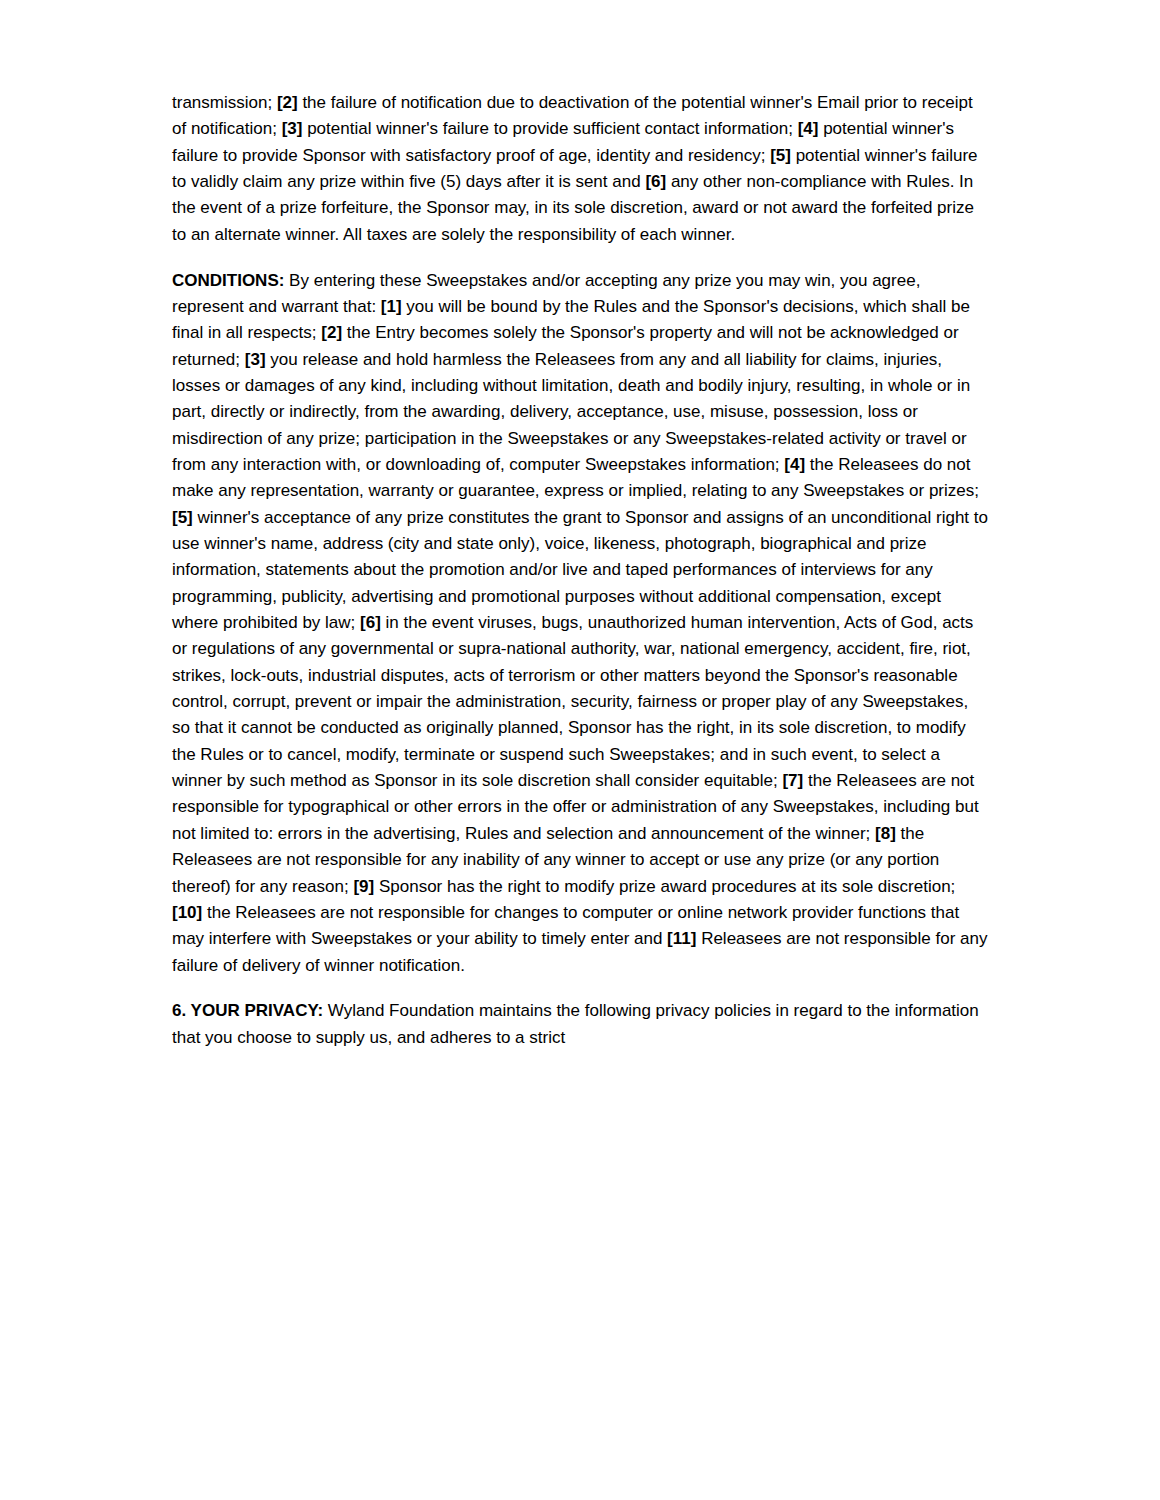transmission; [2] the failure of notification due to deactivation of the potential winner's Email prior to receipt of notification; [3] potential winner's failure to provide sufficient contact information; [4] potential winner's failure to provide Sponsor with satisfactory proof of age, identity and residency; [5] potential winner's failure to validly claim any prize within five (5) days after it is sent and [6] any other non-compliance with Rules. In the event of a prize forfeiture, the Sponsor may, in its sole discretion, award or not award the forfeited prize to an alternate winner. All taxes are solely the responsibility of each winner.
CONDITIONS: By entering these Sweepstakes and/or accepting any prize you may win, you agree, represent and warrant that: [1] you will be bound by the Rules and the Sponsor's decisions, which shall be final in all respects; [2] the Entry becomes solely the Sponsor's property and will not be acknowledged or returned; [3] you release and hold harmless the Releasees from any and all liability for claims, injuries, losses or damages of any kind, including without limitation, death and bodily injury, resulting, in whole or in part, directly or indirectly, from the awarding, delivery, acceptance, use, misuse, possession, loss or misdirection of any prize; participation in the Sweepstakes or any Sweepstakes-related activity or travel or from any interaction with, or downloading of, computer Sweepstakes information; [4] the Releasees do not make any representation, warranty or guarantee, express or implied, relating to any Sweepstakes or prizes; [5] winner's acceptance of any prize constitutes the grant to Sponsor and assigns of an unconditional right to use winner's name, address (city and state only), voice, likeness, photograph, biographical and prize information, statements about the promotion and/or live and taped performances of interviews for any programming, publicity, advertising and promotional purposes without additional compensation, except where prohibited by law; [6] in the event viruses, bugs, unauthorized human intervention, Acts of God, acts or regulations of any governmental or supra-national authority, war, national emergency, accident, fire, riot, strikes, lock-outs, industrial disputes, acts of terrorism or other matters beyond the Sponsor's reasonable control, corrupt, prevent or impair the administration, security, fairness or proper play of any Sweepstakes, so that it cannot be conducted as originally planned, Sponsor has the right, in its sole discretion, to modify the Rules or to cancel, modify, terminate or suspend such Sweepstakes; and in such event, to select a winner by such method as Sponsor in its sole discretion shall consider equitable; [7] the Releasees are not responsible for typographical or other errors in the offer or administration of any Sweepstakes, including but not limited to: errors in the advertising, Rules and selection and announcement of the winner; [8] the Releasees are not responsible for any inability of any winner to accept or use any prize (or any portion thereof) for any reason; [9] Sponsor has the right to modify prize award procedures at its sole discretion; [10] the Releasees are not responsible for changes to computer or online network provider functions that may interfere with Sweepstakes or your ability to timely enter and [11] Releasees are not responsible for any failure of delivery of winner notification.
6. YOUR PRIVACY: Wyland Foundation maintains the following privacy policies in regard to the information that you choose to supply us, and adheres to a strict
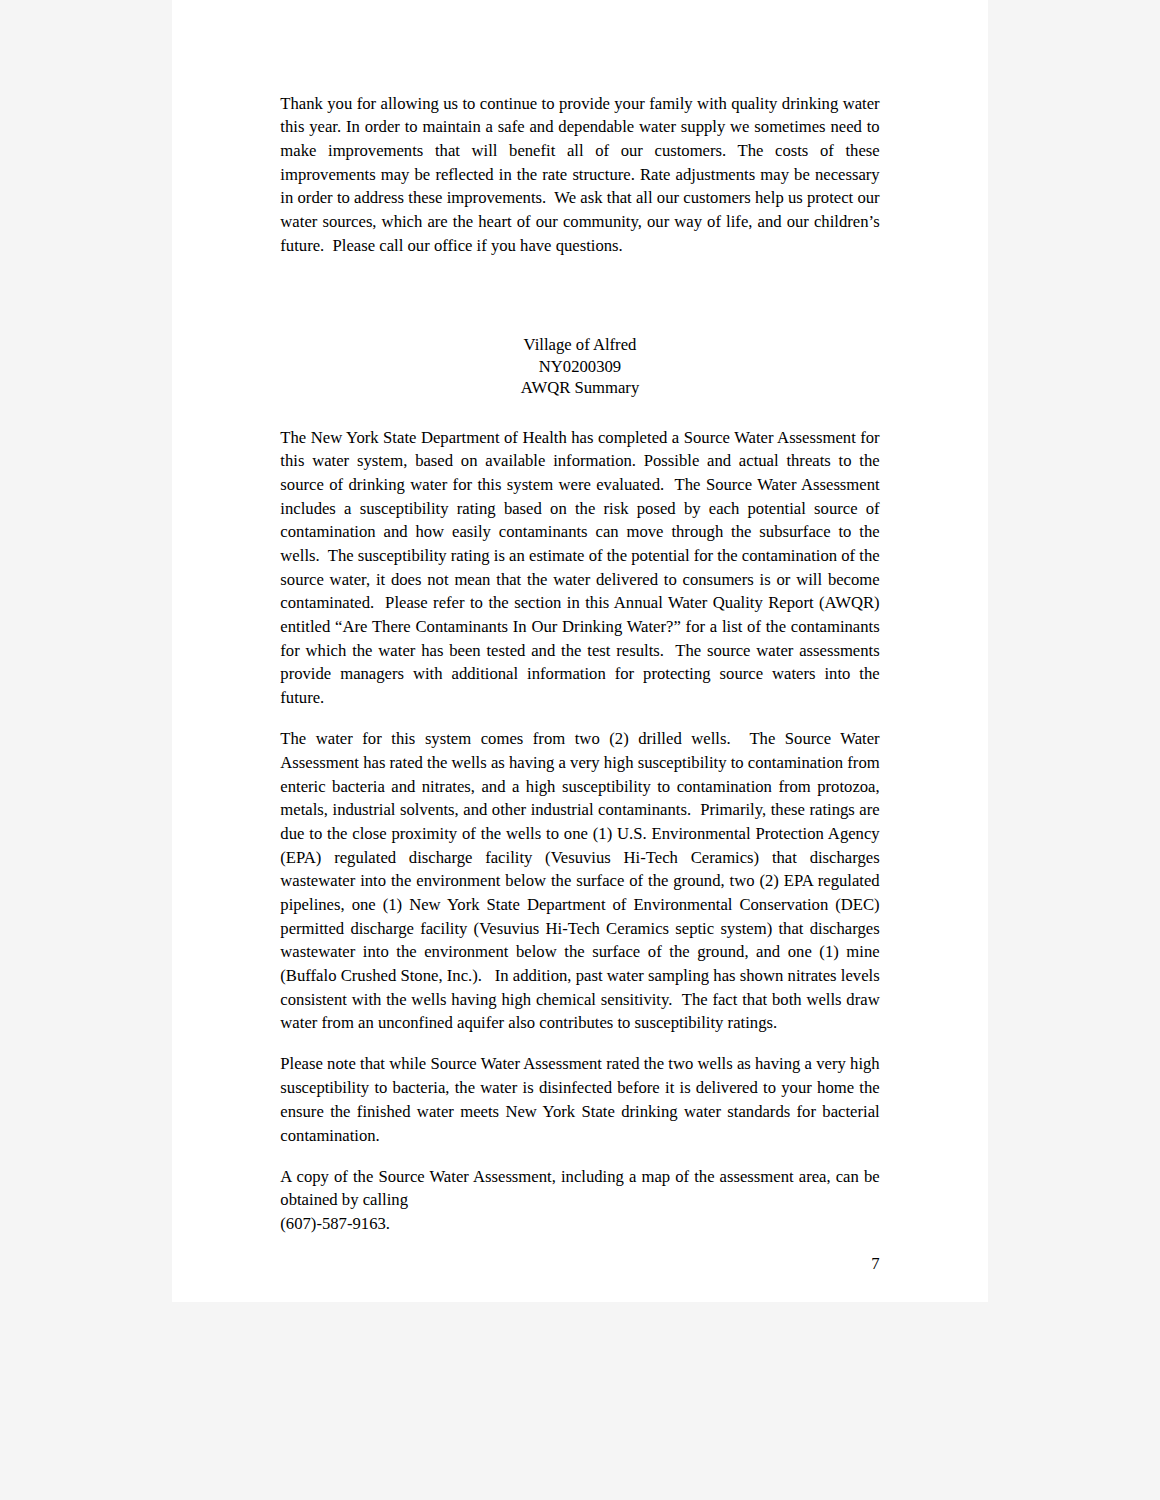Thank you for allowing us to continue to provide your family with quality drinking water this year. In order to maintain a safe and dependable water supply we sometimes need to make improvements that will benefit all of our customers. The costs of these improvements may be reflected in the rate structure. Rate adjustments may be necessary in order to address these improvements. We ask that all our customers help us protect our water sources, which are the heart of our community, our way of life, and our children’s future. Please call our office if you have questions.
Village of Alfred NY0200309 AWQR Summary
The New York State Department of Health has completed a Source Water Assessment for this water system, based on available information. Possible and actual threats to the source of drinking water for this system were evaluated. The Source Water Assessment includes a susceptibility rating based on the risk posed by each potential source of contamination and how easily contaminants can move through the subsurface to the wells. The susceptibility rating is an estimate of the potential for the contamination of the source water, it does not mean that the water delivered to consumers is or will become contaminated. Please refer to the section in this Annual Water Quality Report (AWQR) entitled “Are There Contaminants In Our Drinking Water?” for a list of the contaminants for which the water has been tested and the test results. The source water assessments provide managers with additional information for protecting source waters into the future.
The water for this system comes from two (2) drilled wells. The Source Water Assessment has rated the wells as having a very high susceptibility to contamination from enteric bacteria and nitrates, and a high susceptibility to contamination from protozoa, metals, industrial solvents, and other industrial contaminants. Primarily, these ratings are due to the close proximity of the wells to one (1) U.S. Environmental Protection Agency (EPA) regulated discharge facility (Vesuvius Hi-Tech Ceramics) that discharges wastewater into the environment below the surface of the ground, two (2) EPA regulated pipelines, one (1) New York State Department of Environmental Conservation (DEC) permitted discharge facility (Vesuvius Hi-Tech Ceramics septic system) that discharges wastewater into the environment below the surface of the ground, and one (1) mine (Buffalo Crushed Stone, Inc.). In addition, past water sampling has shown nitrates levels consistent with the wells having high chemical sensitivity. The fact that both wells draw water from an unconfined aquifer also contributes to susceptibility ratings.
Please note that while Source Water Assessment rated the two wells as having a very high susceptibility to bacteria, the water is disinfected before it is delivered to your home the ensure the finished water meets New York State drinking water standards for bacterial contamination.
A copy of the Source Water Assessment, including a map of the assessment area, can be obtained by calling
(607)-587-9163.
7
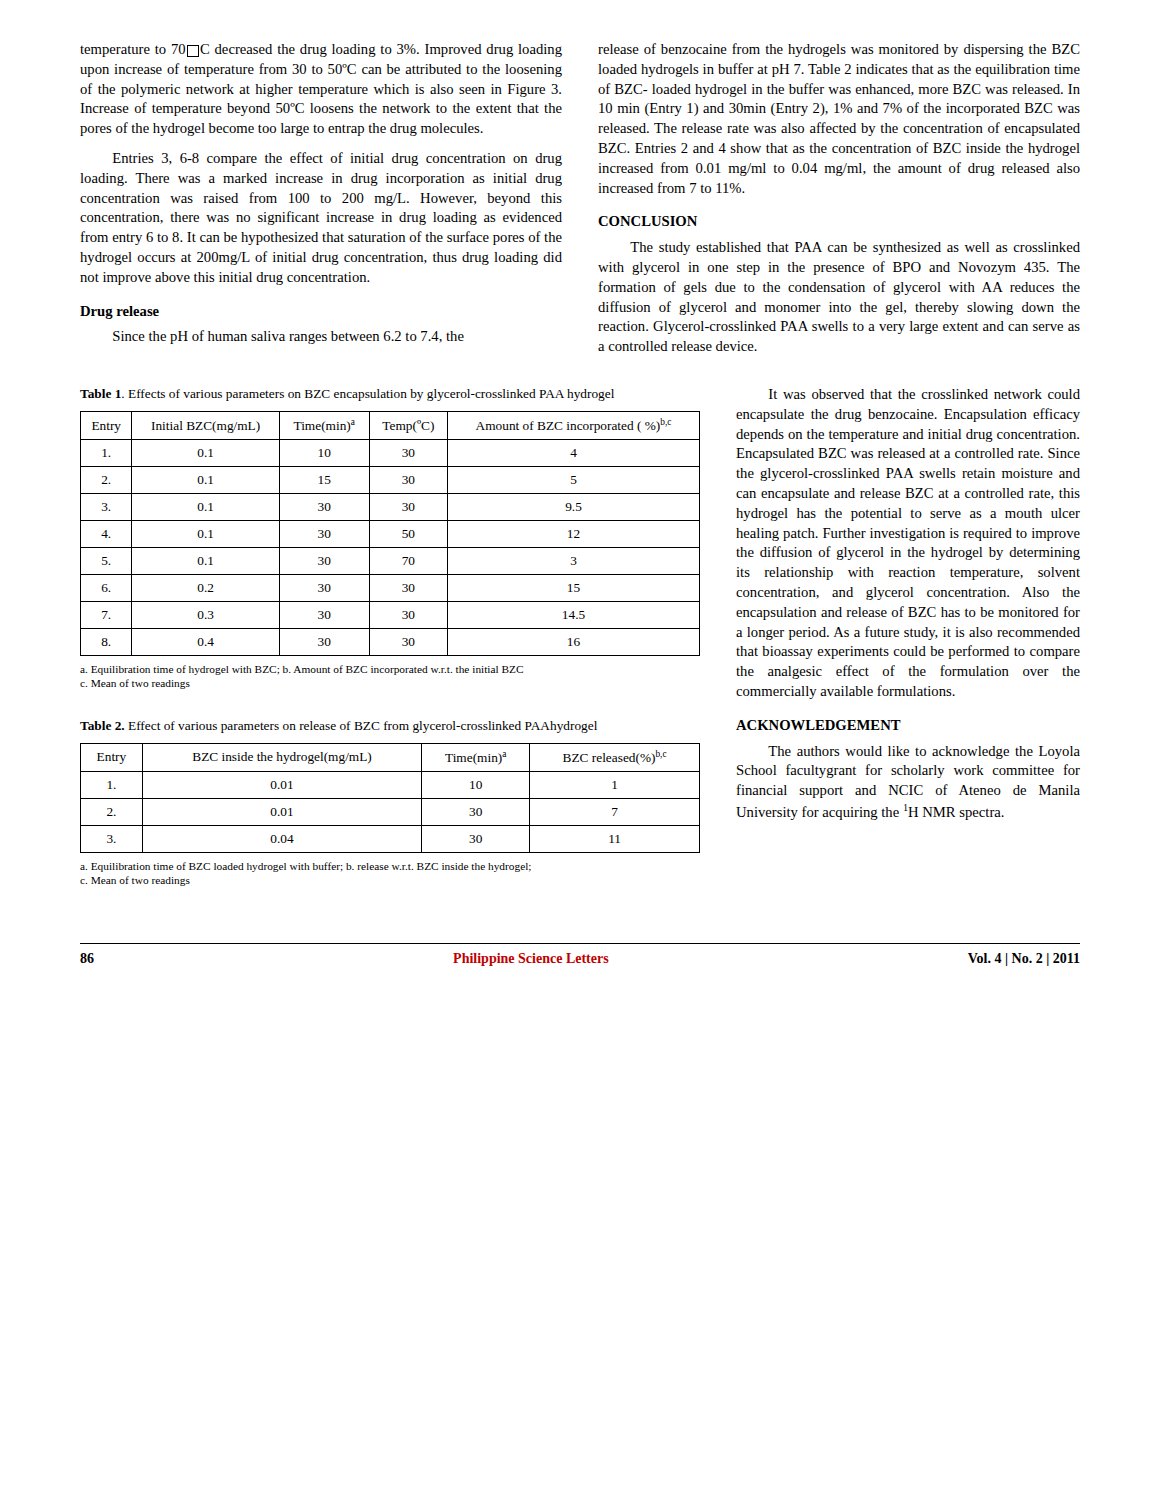temperature to 70 C decreased the drug loading to 3%. Improved drug loading upon increase of temperature from 30 to 50ºC can be attributed to the loosening of the polymeric network at higher temperature which is also seen in Figure 3. Increase of temperature beyond 50ºC loosens the network to the extent that the pores of the hydrogel become too large to entrap the drug molecules.
Entries 3, 6-8 compare the effect of initial drug concentration on drug loading. There was a marked increase in drug incorporation as initial drug concentration was raised from 100 to 200 mg/L. However, beyond this concentration, there was no significant increase in drug loading as evidenced from entry 6 to 8. It can be hypothesized that saturation of the surface pores of the hydrogel occurs at 200mg/L of initial drug concentration, thus drug loading did not improve above this initial drug concentration.
Drug release
Since the pH of human saliva ranges between 6.2 to 7.4, the
release of benzocaine from the hydrogels was monitored by dispersing the BZC loaded hydrogels in buffer at pH 7. Table 2 indicates that as the equilibration time of BZC- loaded hydrogel in the buffer was enhanced, more BZC was released. In 10 min (Entry 1) and 30min (Entry 2), 1% and 7% of the incorporated BZC was released. The release rate was also affected by the concentration of encapsulated BZC. Entries 2 and 4 show that as the concentration of BZC inside the hydrogel increased from 0.01 mg/ml to 0.04 mg/ml, the amount of drug released also increased from 7 to 11%.
CONCLUSION
The study established that PAA can be synthesized as well as crosslinked with glycerol in one step in the presence of BPO and Novozym 435. The formation of gels due to the condensation of glycerol with AA reduces the diffusion of glycerol and monomer into the gel, thereby slowing down the reaction. Glycerol-crosslinked PAA swells to a very large extent and can serve as a controlled release device.
Table 1. Effects of various parameters on BZC encapsulation by glycerol-crosslinked PAA hydrogel
| Entry | Initial BZC(mg/mL) | Time(min) a | Temp(ºC) | Amount of BZC incorporated ( %) b,c |
| --- | --- | --- | --- | --- |
| 1. | 0.1 | 10 | 30 | 4 |
| 2. | 0.1 | 15 | 30 | 5 |
| 3. | 0.1 | 30 | 30 | 9.5 |
| 4. | 0.1 | 30 | 50 | 12 |
| 5. | 0.1 | 30 | 70 | 3 |
| 6. | 0.2 | 30 | 30 | 15 |
| 7. | 0.3 | 30 | 30 | 14.5 |
| 8. | 0.4 | 30 | 30 | 16 |
a. Equilibration time of hydrogel with BZC; b. Amount of BZC incorporated w.r.t. the initial BZC
c. Mean of two readings
Table 2. Effect of various parameters on release of BZC from glycerol-crosslinked PAAhydrogel
| Entry | BZC inside the hydrogel(mg/mL) | Time(min) a | BZC released(%) b,c |
| --- | --- | --- | --- |
| 1. | 0.01 | 10 | 1 |
| 2. | 0.01 | 30 | 7 |
| 3. | 0.04 | 30 | 11 |
a. Equilibration time of BZC loaded hydrogel with buffer; b. release w.r.t. BZC inside the hydrogel;
c. Mean of two readings
It was observed that the crosslinked network could encapsulate the drug benzocaine. Encapsulation efficacy depends on the temperature and initial drug concentration. Encapsulated BZC was released at a controlled rate. Since the glycerol-crosslinked PAA swells retain moisture and can encapsulate and release BZC at a controlled rate, this hydrogel has the potential to serve as a mouth ulcer healing patch. Further investigation is required to improve the diffusion of glycerol in the hydrogel by determining its relationship with reaction temperature, solvent concentration, and glycerol concentration. Also the encapsulation and release of BZC has to be monitored for a longer period. As a future study, it is also recommended that bioassay experiments could be performed to compare the analgesic effect of the formulation over the commercially available formulations.
ACKNOWLEDGEMENT
The authors would like to acknowledge the Loyola School facultygrant for scholarly work committee for financial support and NCIC of Ateneo de Manila University for acquiring the 1H NMR spectra.
86
Philippine Science Letters
Vol. 4 | No. 2 | 2011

========================

About this exercise: Look above for the line with "temperature to 70"; quote it and every line after it, stopping after the line with "Since the pH", exactly, with nothing added and without pictures.

Finished task:
temperature to 70 C decreased the drug loading to 3%. Improved drug loading upon increase of temperature from 30 to 50ºC can be attributed to the loosening of the polymeric network at higher temperature which is also seen in Figure 3. Increase of temperature beyond 50ºC loosens the network to the extent that the pores of the hydrogel become too large to entrap the drug molecules.
Entries 3, 6-8 compare the effect of initial drug concentration on drug loading. There was a marked increase in drug incorporation as initial drug concentration was raised from 100 to 200 mg/L. However, beyond this concentration, there was no significant increase in drug loading as evidenced from entry 6 to 8. It can be hypothesized that saturation of the surface pores of the hydrogel occurs at 200mg/L of initial drug concentration, thus drug loading did not improve above this initial drug concentration.
Drug release
Since the pH of human saliva ranges between 6.2 to 7.4, the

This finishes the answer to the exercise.